Great endings often come with controversy, and no game in recent memory is as etched in debate as this BCS title clash in the Arizona desert. Was it truly pass interference on Miami defensive back Glenn Sharpe? Was field judge Terry Porter blind, ignorant, or merely deliberate in calling the penalty so late? Would the game have even been in overtime had future pariah Maurice Clarett not stripped the ball from Sean Taylor after a third quarter interception? Either way an obvious blown call, led to an extension of an already hard hitting slug fest that wouldn’t be decided until multiple overtimes had been played.
All rhetorical questions, as it happens. What did happen is that OSU outlasted The U in a breathless double-overtime thriller to win the crystal football.
Jan. 1, 2007
This game had absolutely everything you could possibly hope for in a football game. A hook-and-ladder TD in the dying seconds, a halfback-option pass in overtime, a Statue of Liberty two-point conversion to win the game — this Fiesta Bowl classic set the standard for strategies employed by heavy underdogs. Boise threw everything it had at the heavily favored Sooners (led by the indomitable Adrian Peterson), including a marriage proposal from running back Ian Johnson to his cheerleader girlfriend. Truly one of the most amazing football games from beginning to end that you will ever see at any level.
Jan. 4, 2006
The Trojans entered this National Championship game having won 34 consecutive games. They played well enough to win number 35, except for a performance for the ages by Texas quarterback Vince Young. Young ran for 200 yards, including the game-winning score on fourth-and-five with 19 seconds left, and threw for 267 more, outplaying Reggie Bush and Matt Leinart, the winners of the last two Heisman Trophies.
In a 32-point fourth quarter, a defensive play turned the game. With over two minutes left, Southern Cal turned to its ball peen hammer, LenDale White, to convert a fourth-and-two to ice the game. White scored three TDs and averaged six yards a carry on the night, but on his final tote, he was brought down just short of the sticks. Young breezed down the field, and the Horns had a stunning national championship.
Jan. 1, 1984
Top-ranked Nebraska, led by Irving Fryar, Mike Rozier and Turner Gill, came into the game overwhelming favorites to beat Howard Schnellenberger’s Hurricanes, then in its early dynasty stage. But Miami, riding a huge home-field edge, raced to a big lead, only to have Nebraska inexorably reel them in, helped by a “fumblerooski” TD scored by Outland Trophy winner Dean Steinkuhler. Bernie Kosar responded by pushing the Canes back out to a 31-17 lead.
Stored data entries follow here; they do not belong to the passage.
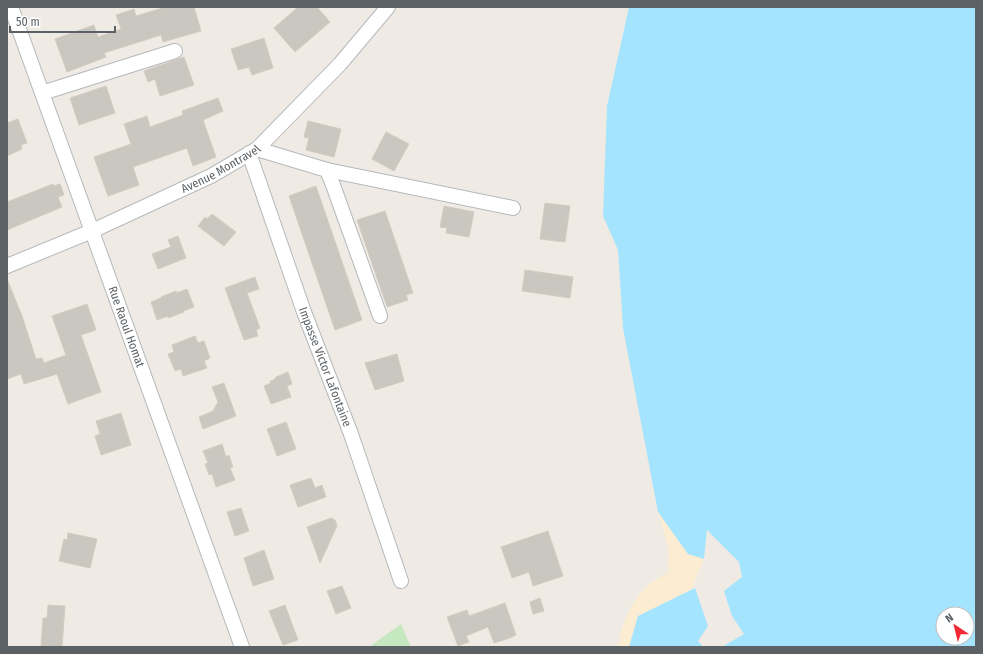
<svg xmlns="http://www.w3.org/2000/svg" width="983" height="654" viewBox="0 0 983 654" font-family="'Fira Sans Condensed',sans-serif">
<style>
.green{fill:#c5e8c0}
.sand{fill:#fcecd2}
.water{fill:#a4e4ff;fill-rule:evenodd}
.building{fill:#cac6c0;stroke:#d4ccc2}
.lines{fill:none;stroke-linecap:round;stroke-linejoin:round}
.minor-casing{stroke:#b5b8bc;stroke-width:16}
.minor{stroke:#fff;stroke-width:14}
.labels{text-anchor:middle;stroke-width:3;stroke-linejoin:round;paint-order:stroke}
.street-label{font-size:12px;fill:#5c6165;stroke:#fff}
</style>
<rect width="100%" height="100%" fill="#efebe4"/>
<!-- green -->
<path class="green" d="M401,624l10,23h-42z"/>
<!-- sand -->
<path class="sand" d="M629,7l78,523 -3,29 -13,31 -53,26v31h-19c1,-21 13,-45 27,-60 6,-6 15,-10 22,-14l1,-23 -11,-38 -35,-184 -5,-78 -15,-34 4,-110z"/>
<!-- water -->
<path class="water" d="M629,7h347v640h-254l22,-13 -12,-18 -8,-25 18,-14 -3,-15 -32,-32 -3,29 -16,-5 -30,-42 -35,-184 -5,-78 -15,-34 4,-110zM943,614h24v24h-24z
M695,588l13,38 -10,15 5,6h-74l9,-31z"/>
<!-- building -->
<path class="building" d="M166,7h28l7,24 -38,11 -2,-7 -57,18 2,4 -39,15 -12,-33 39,-14 4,12 23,-8 -5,-14 18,-6 2,7z
M298,7h19l13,15 -35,30 -21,-24z
M264,38l9,30 -21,7 -3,-8 -11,3 -7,-21z
M184,57l10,28 -34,11 -5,-17 -7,3 -4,-11z
M106,86l9,27 -36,12 -9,-27z
M218,98l5,13 -20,9 13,37 -23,9 -6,-18 -54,19 6,18 -31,11 -14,-39 37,-13 -7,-20 23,-8 3,11 33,-12 -1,-4z
M18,119l9,24 -6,2 1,4 -15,7v-33z
M308,121l33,8 -7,28 -28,-7 3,-12 -5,-1z
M386,132l23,12 -15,27 -22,-12z
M53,184l1,2 6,-2 4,11 -6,2 4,10 -55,23v-28z
M316,186l46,134 -27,10 -46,-134z
M545,203l25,3 -5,36 -25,-3z
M444,206l30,6 -5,25 -23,-4 1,-5 -7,-1z
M385,211l28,82 -7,2 2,5 -21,7 -30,-87z
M212,214l24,18 -12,14 -26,-20 7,-9 2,2z
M178,236l8,22 -28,11 -6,-15 19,-7 -3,-7z
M525,270l48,7 -3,21 -48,-7z
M255,277l4,12 -12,4 13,35 -4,2 2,6 -14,4 -19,-52z
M7,279l15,37 14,43 6,-1 2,5 22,-8 -14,-39 35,-12 9,26 -15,5 20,57 -33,12 -11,-30 -33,10 -3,-10 -14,5z
M187,289l7,18 -11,4 1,1 -16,6v-2l-11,4 -6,-18 10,-4v-1l15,-6 1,2z
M195,336l3,7 6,-2 6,17 -6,3 3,7 -24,8 -2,-7 -6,2 -7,-17 6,-2 -2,-7z
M397,354l7,27 -29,9 -10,-27z
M288,372l4,12 -5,2 4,11 -20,7 -7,-18 7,-3 -1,-2 4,-1 2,-3z
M224,383l12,33 -33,13 -4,-12 14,-6 5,-9 -6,-15z
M121,413l10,32 -30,10 -6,-19 5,-2 -4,-13z
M286,422l10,27 -19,7 -10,-27z
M222,444l4,13 3,-2 4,12 -3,1 5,12 -19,7 -4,-13 -3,1 -4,-11 3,-1 -5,-12z
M311,478l4,10 7,-3 4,12 -28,10 -8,-22z
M241,508l8,23 -14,5 -8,-24z
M331,518l4,2 2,6 -17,37 -13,-36z
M548,531l15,45 -30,10 -4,-14 -17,6 -11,-31z
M68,533l29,6 -7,29 -31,-7 5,-22 3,1z
M264,550l10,29 -21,7 -9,-28z
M342,586l9,22 -15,6 -9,-23z
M540,598l4,13 -11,3 -3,-12z
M505,603l11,32 -6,3 -16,5 -6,-16 -22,9 3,6 -11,4 -11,-29 20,-7 2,6z
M48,605l17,1 -3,41h-21l2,-29h4z
M285,605l13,35 -15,5 -14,-34z"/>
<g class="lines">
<!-- minor casing -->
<g class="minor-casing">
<g id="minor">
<path id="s1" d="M11,7l231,640"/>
<path d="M42,93l133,-42"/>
<path d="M257,149l70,21 6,15 47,131"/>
<path id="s2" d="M249,153l55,159 47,122 50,147"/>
<path d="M327,170l186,38"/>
<path id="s3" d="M7,266l85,-35 119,-55 46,-27 83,-85 48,-57"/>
</g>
</g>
<!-- minor -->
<use href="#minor" class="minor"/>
</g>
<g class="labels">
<!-- street labels -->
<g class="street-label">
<text dy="4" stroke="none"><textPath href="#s3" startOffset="235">Avenue Montravel</textPath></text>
<text dy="4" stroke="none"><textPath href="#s1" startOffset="340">Rue Raoul Homat</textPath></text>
<text dy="4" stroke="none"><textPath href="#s2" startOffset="227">Impasse Victor Lafontaine</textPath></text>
</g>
</g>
<!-- border -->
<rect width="983" height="654" fill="none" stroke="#5c6165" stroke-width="16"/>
<!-- north arrow -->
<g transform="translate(955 626) rotate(325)"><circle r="19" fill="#ffffff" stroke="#bec0c1"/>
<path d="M0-3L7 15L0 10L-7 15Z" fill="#f02935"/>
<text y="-6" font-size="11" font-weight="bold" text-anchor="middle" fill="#5c6165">N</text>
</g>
<!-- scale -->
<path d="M10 26v6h105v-6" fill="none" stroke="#5c6165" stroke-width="2"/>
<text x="16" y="26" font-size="12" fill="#5c6165" stroke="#ffffff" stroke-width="3" paint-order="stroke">50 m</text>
</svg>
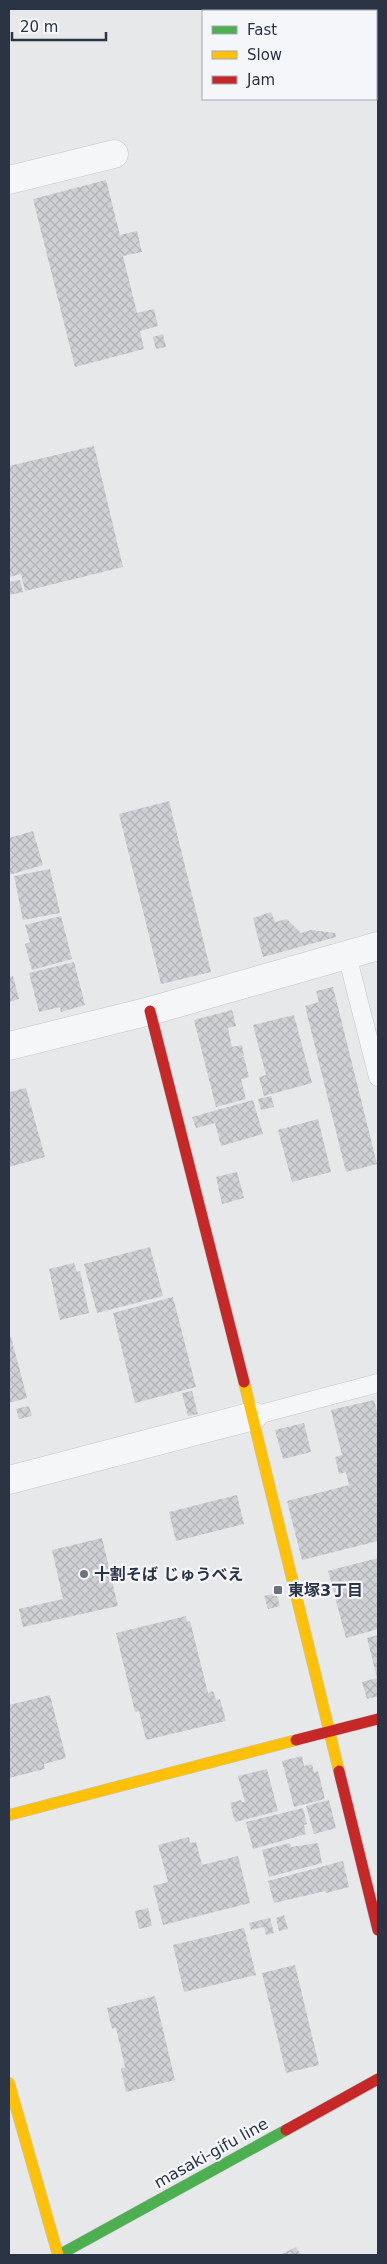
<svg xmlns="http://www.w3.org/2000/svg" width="387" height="2264" font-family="'DejaVu Sans','Noto Sans JP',sans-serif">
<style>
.building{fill:url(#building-cross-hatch)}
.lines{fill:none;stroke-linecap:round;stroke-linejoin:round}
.lane-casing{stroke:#c4c6c8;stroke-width:19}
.street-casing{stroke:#c4c6c8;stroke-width:29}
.fast-casing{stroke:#c4c6c8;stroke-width:12}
.slow-casing{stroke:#c4c6c8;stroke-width:12}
.jam-casing{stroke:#c4c6c8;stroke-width:12}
.lane{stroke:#f5f6f7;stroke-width:18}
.street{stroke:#f5f6f7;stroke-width:28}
.fast{stroke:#4caf50;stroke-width:11}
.slow{stroke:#ffc107;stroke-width:11}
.jam{stroke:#c62828;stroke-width:11}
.poi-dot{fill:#6c737f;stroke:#f4f6f9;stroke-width:2}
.labels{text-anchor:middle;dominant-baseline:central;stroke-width:4.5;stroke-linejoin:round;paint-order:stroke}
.poi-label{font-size:16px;font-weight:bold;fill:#2b3445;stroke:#f4f6f9;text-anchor:start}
.street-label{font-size:16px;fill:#2b3445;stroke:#f4f6f9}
</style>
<defs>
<pattern id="building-cross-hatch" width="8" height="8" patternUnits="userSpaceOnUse" patternTransform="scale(1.25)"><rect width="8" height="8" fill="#ced0d3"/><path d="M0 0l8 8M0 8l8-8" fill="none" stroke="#b1b3b6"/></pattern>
</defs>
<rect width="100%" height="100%" fill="#e6e8ea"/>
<path class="building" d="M 106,180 L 120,235 L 137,231 L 142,252 L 123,256 L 137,313 L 154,309 L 158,326 L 140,331 L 144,349 L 75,367 L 33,199 Z
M 163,334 L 166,347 L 156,349 L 153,337 Z
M 94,446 L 123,567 L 25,591 L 21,574 L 9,577 L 9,466 Z
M 20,580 L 23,592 L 9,595 L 9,582 Z
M 169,801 L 211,972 L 161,984 L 119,814 Z
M 33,831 L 43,865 L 9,875 L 9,838 Z
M 50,869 L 60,913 L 23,920 L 14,876 Z
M 271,912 L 275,922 L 287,919 L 301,933 L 311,930 L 335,933 L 336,937 L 263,957 L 253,918 Z
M 61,916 L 72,959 L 32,970 L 25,944 L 30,942 L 25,925 Z
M 74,962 L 85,1005 L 61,1012 L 60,1007 L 39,1012 L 29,973 Z
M 13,976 L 19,999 L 9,1002 L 9,977 Z
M 333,987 L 377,1164 L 346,1172 L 305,1006 L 319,1002 L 316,991 Z
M 232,1010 L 236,1026 L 228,1028 L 232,1047 L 242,1045 L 244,1056 L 237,1058 L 244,1057 L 249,1077 L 241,1079 L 246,1099 L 216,1107 L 194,1020 Z
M 294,1015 L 312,1083 L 264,1096 L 259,1077 L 266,1075 L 253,1025 Z
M 26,1088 L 45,1157 L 9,1167 L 9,1092 Z
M 271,1096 L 274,1107 L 261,1110 L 258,1099 Z
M 253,1100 L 263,1134 L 221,1146 L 215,1123 L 196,1128 L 192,1117 Z
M 318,1119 L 331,1172 L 292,1182 L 278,1130 Z
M 237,1172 L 244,1198 L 222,1204 L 216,1177 Z
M 150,1247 L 163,1296 L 97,1313 L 84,1264 Z
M 74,1263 L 77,1272 L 80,1271 L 89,1313 L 60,1320 L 49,1269 Z
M 173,1297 L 196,1387 L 135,1403 L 113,1313 Z
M 11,1337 L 27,1398 L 9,1403 L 9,1338 Z
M 192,1391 L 198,1414 L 188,1416 L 182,1393 Z
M 374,1400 L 378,1415 L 378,1541 L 302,1560 L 287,1501 L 349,1485 L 346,1472 L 339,1474 L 335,1457 L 342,1455 L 331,1410 Z
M 29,1406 L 32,1416 L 19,1419 L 16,1409 Z
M 304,1423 L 311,1452 L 283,1459 L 275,1430 Z
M 237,1495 L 244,1524 L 176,1541 L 169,1512 Z
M 102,1538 L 118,1606 L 23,1627 L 19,1609 L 63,1599 L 52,1550 Z
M 378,1558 L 378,1629 L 346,1638 L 328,1571 Z
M 276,1593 L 280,1606 L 268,1609 L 264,1596 Z
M 186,1616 L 187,1622 L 190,1621 L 208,1693 L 213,1691 L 216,1700 L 220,1699 L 226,1721 L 146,1740 L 139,1711 L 135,1712 L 116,1633 Z
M 378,1635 L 378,1696 L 367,1699 L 362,1682 L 377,1678 L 367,1638 Z
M 50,1695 L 66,1758 L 44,1764 L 45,1769 L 9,1778 L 9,1705 Z
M 302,1756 L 304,1766 L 312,1764 L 314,1772 L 318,1771 L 325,1799 L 294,1807 L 282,1761 Z
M 267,1769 L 278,1811 L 235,1822 L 230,1803 L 241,1800 L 242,1802 L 245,1802 L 238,1776 Z
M 329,1800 L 336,1828 L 314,1834 L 306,1806 Z
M 303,1808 L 307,1824 L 304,1825 L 306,1834 L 253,1849 L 246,1822 Z
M 189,1837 L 190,1843 L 196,1842 L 202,1865 L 238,1856 L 250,1903 L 163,1925 L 153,1886 L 168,1882 L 158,1845 Z
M 290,1843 L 291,1847 L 318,1843 L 322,1863 L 269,1877 L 262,1850 Z
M 343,1861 L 349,1887 L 326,1893 L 325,1891 L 274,1903 L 268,1881 Z
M 148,1908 L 152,1926 L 139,1929 L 135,1911 Z
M 284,1915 L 288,1929 L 279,1931 L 276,1918 Z
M 270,1918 L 274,1933 L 266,1935 L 264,1927 L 251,1930 L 249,1923 Z
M 244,1928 L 256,1975 L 184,1992 L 173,1945 Z
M 295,1965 L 319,2065 L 286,2073 L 262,1973 Z
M 155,1996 L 175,2080 L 126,2092 L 121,2069 L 125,2067 L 116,2028 L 112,2029 L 107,2008 Z
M 296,2247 L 301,2255 L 280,2255 Z"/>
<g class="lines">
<g class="lane-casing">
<path id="lane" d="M 347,955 L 378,1077
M 253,1416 L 378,1383"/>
</g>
<g class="street-casing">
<path id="street" d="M 9,180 L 114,154
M 9,1046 L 150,1011 L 378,946
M 9,1480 L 253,1416"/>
</g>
<g class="fast-casing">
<path id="fast" d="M 59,2255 L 286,2130"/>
</g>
<g class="slow-casing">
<path id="slow" d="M 244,1382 L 339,1771
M 9,1815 L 296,1740
M 9,2083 L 58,2255"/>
</g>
<g class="jam-casing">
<path id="jam" d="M 150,1011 L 244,1382
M 296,1740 L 378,1719
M 339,1771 L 378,1930
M 286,2130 L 378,2079"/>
</g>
<use href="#lane" class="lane"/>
<use href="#street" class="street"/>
<use href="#fast" class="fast"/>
<use href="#slow" class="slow"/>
<use href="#jam" class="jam"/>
</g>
<g class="poi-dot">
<circle cx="84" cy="1574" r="5"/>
<rect x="273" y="1585" width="10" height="10" rx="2.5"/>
</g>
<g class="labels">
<g class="poi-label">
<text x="94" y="1574">十割そば じゅうべえ</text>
<text x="288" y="1590">東塚3丁目</text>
</g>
<g class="street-label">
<text transform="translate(211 2153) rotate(-29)">masaki-gifu line</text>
</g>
</g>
<rect width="387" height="2264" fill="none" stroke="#2b3445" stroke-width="20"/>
<rect x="202" y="10" width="175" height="90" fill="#f4f6f9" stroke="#a4a8b1"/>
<rect x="212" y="26" width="25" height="8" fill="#4caf50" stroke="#a4a8b1"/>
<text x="247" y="35" font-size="15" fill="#2b3445">Fast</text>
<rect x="212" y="51" width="25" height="8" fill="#ffc107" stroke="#a4a8b1"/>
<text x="247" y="60" font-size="15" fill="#2b3445">Slow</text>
<rect x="212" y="76" width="25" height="8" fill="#c62828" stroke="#a4a8b1"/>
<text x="247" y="85" font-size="15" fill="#2b3445">Jam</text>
<path d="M12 32v8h94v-8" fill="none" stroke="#2b3445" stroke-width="2.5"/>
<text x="20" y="32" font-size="15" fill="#2b3445" stroke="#f4f6f9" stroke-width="4" paint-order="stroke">20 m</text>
</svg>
But the Huskers responded again, scoring on a fourth-and-eight option run to make the score 31-30 with 48 seconds left. A tie likely would allow Nebraska to win the title, but such a sullied victory didn’t sit well with Osborne. “We wanted a clear-cut national championship,” he said after the game. So he laid it all on the line with a Gill pass for two, which was batted down by Kenny Calhoun, giving The U its first title.
This game had multiple comebacks and a historic gutsy decision by Tom Osborne, which ended up helping his legend more than it hurt it.